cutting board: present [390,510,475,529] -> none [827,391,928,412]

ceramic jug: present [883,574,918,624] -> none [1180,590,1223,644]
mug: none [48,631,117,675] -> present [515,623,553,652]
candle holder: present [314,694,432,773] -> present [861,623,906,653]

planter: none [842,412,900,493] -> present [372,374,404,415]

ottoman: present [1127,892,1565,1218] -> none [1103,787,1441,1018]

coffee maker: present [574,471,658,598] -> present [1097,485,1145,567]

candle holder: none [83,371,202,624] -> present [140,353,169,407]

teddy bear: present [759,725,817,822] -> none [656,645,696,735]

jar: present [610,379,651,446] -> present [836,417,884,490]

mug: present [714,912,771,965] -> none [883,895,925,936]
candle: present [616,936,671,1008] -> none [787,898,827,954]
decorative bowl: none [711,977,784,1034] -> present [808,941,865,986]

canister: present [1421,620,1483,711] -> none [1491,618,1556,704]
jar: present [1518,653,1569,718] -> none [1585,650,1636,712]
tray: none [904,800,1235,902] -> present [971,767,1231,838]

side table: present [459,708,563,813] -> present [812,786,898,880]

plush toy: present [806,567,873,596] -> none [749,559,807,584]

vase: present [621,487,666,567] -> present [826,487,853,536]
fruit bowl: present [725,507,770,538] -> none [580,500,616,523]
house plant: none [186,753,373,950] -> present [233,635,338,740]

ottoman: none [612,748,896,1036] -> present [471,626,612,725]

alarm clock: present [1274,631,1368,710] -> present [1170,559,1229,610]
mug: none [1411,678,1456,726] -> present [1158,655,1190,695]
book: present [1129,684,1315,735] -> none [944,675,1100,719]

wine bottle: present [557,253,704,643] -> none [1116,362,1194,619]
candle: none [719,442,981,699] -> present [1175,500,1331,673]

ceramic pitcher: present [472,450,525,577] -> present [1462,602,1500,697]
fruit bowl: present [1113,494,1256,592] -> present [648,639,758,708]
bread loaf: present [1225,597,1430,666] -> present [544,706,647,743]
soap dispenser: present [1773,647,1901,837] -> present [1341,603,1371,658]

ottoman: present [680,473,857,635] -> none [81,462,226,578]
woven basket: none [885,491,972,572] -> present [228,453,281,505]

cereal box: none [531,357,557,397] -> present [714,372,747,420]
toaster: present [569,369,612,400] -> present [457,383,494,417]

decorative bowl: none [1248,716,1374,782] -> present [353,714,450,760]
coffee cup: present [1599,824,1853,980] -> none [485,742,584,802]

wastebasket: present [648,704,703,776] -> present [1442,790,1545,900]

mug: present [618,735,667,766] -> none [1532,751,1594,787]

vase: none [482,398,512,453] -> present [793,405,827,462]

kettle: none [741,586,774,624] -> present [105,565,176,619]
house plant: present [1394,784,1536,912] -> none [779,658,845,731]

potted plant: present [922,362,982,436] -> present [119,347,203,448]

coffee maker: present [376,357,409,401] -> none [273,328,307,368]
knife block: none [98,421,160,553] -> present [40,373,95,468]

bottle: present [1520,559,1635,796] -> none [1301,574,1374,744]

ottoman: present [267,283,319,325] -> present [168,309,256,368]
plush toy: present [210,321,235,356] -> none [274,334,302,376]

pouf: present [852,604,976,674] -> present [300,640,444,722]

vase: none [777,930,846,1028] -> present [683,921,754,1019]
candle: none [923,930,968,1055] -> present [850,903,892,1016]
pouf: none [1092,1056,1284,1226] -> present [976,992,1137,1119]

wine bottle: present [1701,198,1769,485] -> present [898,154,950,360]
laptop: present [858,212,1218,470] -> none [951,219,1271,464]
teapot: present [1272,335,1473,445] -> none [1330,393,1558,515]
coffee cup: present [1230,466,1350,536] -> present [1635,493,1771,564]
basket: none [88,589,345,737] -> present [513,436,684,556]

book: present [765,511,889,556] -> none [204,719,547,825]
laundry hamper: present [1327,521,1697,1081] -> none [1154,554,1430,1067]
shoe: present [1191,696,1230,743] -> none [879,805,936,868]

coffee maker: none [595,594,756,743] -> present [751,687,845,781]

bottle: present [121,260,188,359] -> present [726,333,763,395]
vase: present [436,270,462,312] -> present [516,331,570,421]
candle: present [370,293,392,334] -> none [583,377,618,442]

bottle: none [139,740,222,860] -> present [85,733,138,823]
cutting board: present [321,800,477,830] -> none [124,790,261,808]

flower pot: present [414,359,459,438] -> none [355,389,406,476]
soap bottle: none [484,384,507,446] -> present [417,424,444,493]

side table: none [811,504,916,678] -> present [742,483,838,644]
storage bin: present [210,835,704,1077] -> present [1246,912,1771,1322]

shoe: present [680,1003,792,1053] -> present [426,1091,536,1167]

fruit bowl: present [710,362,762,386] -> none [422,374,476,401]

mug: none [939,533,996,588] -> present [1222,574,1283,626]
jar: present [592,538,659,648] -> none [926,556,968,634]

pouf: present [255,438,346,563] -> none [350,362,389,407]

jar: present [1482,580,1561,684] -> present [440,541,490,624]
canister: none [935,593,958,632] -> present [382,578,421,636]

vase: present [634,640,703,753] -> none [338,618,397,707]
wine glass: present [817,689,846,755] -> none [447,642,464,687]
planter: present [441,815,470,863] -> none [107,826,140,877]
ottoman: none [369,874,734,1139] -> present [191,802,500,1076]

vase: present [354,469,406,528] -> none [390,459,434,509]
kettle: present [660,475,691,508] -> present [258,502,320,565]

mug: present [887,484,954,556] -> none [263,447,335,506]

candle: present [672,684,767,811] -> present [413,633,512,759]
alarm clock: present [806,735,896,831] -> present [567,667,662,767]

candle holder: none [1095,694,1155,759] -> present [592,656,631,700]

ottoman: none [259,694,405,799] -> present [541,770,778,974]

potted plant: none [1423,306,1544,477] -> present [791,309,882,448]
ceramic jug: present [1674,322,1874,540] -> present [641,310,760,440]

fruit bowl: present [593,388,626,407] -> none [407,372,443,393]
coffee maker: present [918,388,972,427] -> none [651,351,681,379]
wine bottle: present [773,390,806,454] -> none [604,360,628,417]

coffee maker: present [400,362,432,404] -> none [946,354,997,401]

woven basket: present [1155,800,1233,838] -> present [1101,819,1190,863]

-----

◆ **EXERCISE INSTRUCTIONS**:
Line by line, output the data precisely as shown above.

◆ **EXERCISE OUTPUT**:
cutting board: present [390,510,475,529] -> none [827,391,928,412]

ceramic jug: present [883,574,918,624] -> none [1180,590,1223,644]
mug: none [48,631,117,675] -> present [515,623,553,652]
candle holder: present [314,694,432,773] -> present [861,623,906,653]

planter: none [842,412,900,493] -> present [372,374,404,415]

ottoman: present [1127,892,1565,1218] -> none [1103,787,1441,1018]

coffee maker: present [574,471,658,598] -> present [1097,485,1145,567]

candle holder: none [83,371,202,624] -> present [140,353,169,407]

teddy bear: present [759,725,817,822] -> none [656,645,696,735]

jar: present [610,379,651,446] -> present [836,417,884,490]

mug: present [714,912,771,965] -> none [883,895,925,936]
candle: present [616,936,671,1008] -> none [787,898,827,954]
decorative bowl: none [711,977,784,1034] -> present [808,941,865,986]

canister: present [1421,620,1483,711] -> none [1491,618,1556,704]
jar: present [1518,653,1569,718] -> none [1585,650,1636,712]
tray: none [904,800,1235,902] -> present [971,767,1231,838]

side table: present [459,708,563,813] -> present [812,786,898,880]

plush toy: present [806,567,873,596] -> none [749,559,807,584]

vase: present [621,487,666,567] -> present [826,487,853,536]
fruit bowl: present [725,507,770,538] -> none [580,500,616,523]
house plant: none [186,753,373,950] -> present [233,635,338,740]

ottoman: none [612,748,896,1036] -> present [471,626,612,725]

alarm clock: present [1274,631,1368,710] -> present [1170,559,1229,610]
mug: none [1411,678,1456,726] -> present [1158,655,1190,695]
book: present [1129,684,1315,735] -> none [944,675,1100,719]

wine bottle: present [557,253,704,643] -> none [1116,362,1194,619]
candle: none [719,442,981,699] -> present [1175,500,1331,673]

ceramic pitcher: present [472,450,525,577] -> present [1462,602,1500,697]
fruit bowl: present [1113,494,1256,592] -> present [648,639,758,708]
bread loaf: present [1225,597,1430,666] -> present [544,706,647,743]
soap dispenser: present [1773,647,1901,837] -> present [1341,603,1371,658]

ottoman: present [680,473,857,635] -> none [81,462,226,578]
woven basket: none [885,491,972,572] -> present [228,453,281,505]

cereal box: none [531,357,557,397] -> present [714,372,747,420]
toaster: present [569,369,612,400] -> present [457,383,494,417]

decorative bowl: none [1248,716,1374,782] -> present [353,714,450,760]
coffee cup: present [1599,824,1853,980] -> none [485,742,584,802]

wastebasket: present [648,704,703,776] -> present [1442,790,1545,900]

mug: present [618,735,667,766] -> none [1532,751,1594,787]

vase: none [482,398,512,453] -> present [793,405,827,462]

kettle: none [741,586,774,624] -> present [105,565,176,619]
house plant: present [1394,784,1536,912] -> none [779,658,845,731]

potted plant: present [922,362,982,436] -> present [119,347,203,448]

coffee maker: present [376,357,409,401] -> none [273,328,307,368]
knife block: none [98,421,160,553] -> present [40,373,95,468]

bottle: present [1520,559,1635,796] -> none [1301,574,1374,744]

ottoman: present [267,283,319,325] -> present [168,309,256,368]
plush toy: present [210,321,235,356] -> none [274,334,302,376]

pouf: present [852,604,976,674] -> present [300,640,444,722]

vase: none [777,930,846,1028] -> present [683,921,754,1019]
candle: none [923,930,968,1055] -> present [850,903,892,1016]
pouf: none [1092,1056,1284,1226] -> present [976,992,1137,1119]

wine bottle: present [1701,198,1769,485] -> present [898,154,950,360]
laptop: present [858,212,1218,470] -> none [951,219,1271,464]
teapot: present [1272,335,1473,445] -> none [1330,393,1558,515]
coffee cup: present [1230,466,1350,536] -> present [1635,493,1771,564]
basket: none [88,589,345,737] -> present [513,436,684,556]

book: present [765,511,889,556] -> none [204,719,547,825]
laundry hamper: present [1327,521,1697,1081] -> none [1154,554,1430,1067]
shoe: present [1191,696,1230,743] -> none [879,805,936,868]

coffee maker: none [595,594,756,743] -> present [751,687,845,781]

bottle: present [121,260,188,359] -> present [726,333,763,395]
vase: present [436,270,462,312] -> present [516,331,570,421]
candle: present [370,293,392,334] -> none [583,377,618,442]

bottle: none [139,740,222,860] -> present [85,733,138,823]
cutting board: present [321,800,477,830] -> none [124,790,261,808]

flower pot: present [414,359,459,438] -> none [355,389,406,476]
soap bottle: none [484,384,507,446] -> present [417,424,444,493]

side table: none [811,504,916,678] -> present [742,483,838,644]
storage bin: present [210,835,704,1077] -> present [1246,912,1771,1322]

shoe: present [680,1003,792,1053] -> present [426,1091,536,1167]

fruit bowl: present [710,362,762,386] -> none [422,374,476,401]

mug: none [939,533,996,588] -> present [1222,574,1283,626]
jar: present [592,538,659,648] -> none [926,556,968,634]

pouf: present [255,438,346,563] -> none [350,362,389,407]

jar: present [1482,580,1561,684] -> present [440,541,490,624]
canister: none [935,593,958,632] -> present [382,578,421,636]

vase: present [634,640,703,753] -> none [338,618,397,707]
wine glass: present [817,689,846,755] -> none [447,642,464,687]
planter: present [441,815,470,863] -> none [107,826,140,877]
ottoman: none [369,874,734,1139] -> present [191,802,500,1076]

vase: present [354,469,406,528] -> none [390,459,434,509]
kettle: present [660,475,691,508] -> present [258,502,320,565]

mug: present [887,484,954,556] -> none [263,447,335,506]

candle: present [672,684,767,811] -> present [413,633,512,759]
alarm clock: present [806,735,896,831] -> present [567,667,662,767]

candle holder: none [1095,694,1155,759] -> present [592,656,631,700]

ottoman: none [259,694,405,799] -> present [541,770,778,974]

potted plant: none [1423,306,1544,477] -> present [791,309,882,448]
ceramic jug: present [1674,322,1874,540] -> present [641,310,760,440]

fruit bowl: present [593,388,626,407] -> none [407,372,443,393]
coffee maker: present [918,388,972,427] -> none [651,351,681,379]
wine bottle: present [773,390,806,454] -> none [604,360,628,417]

coffee maker: present [400,362,432,404] -> none [946,354,997,401]

woven basket: present [1155,800,1233,838] -> present [1101,819,1190,863]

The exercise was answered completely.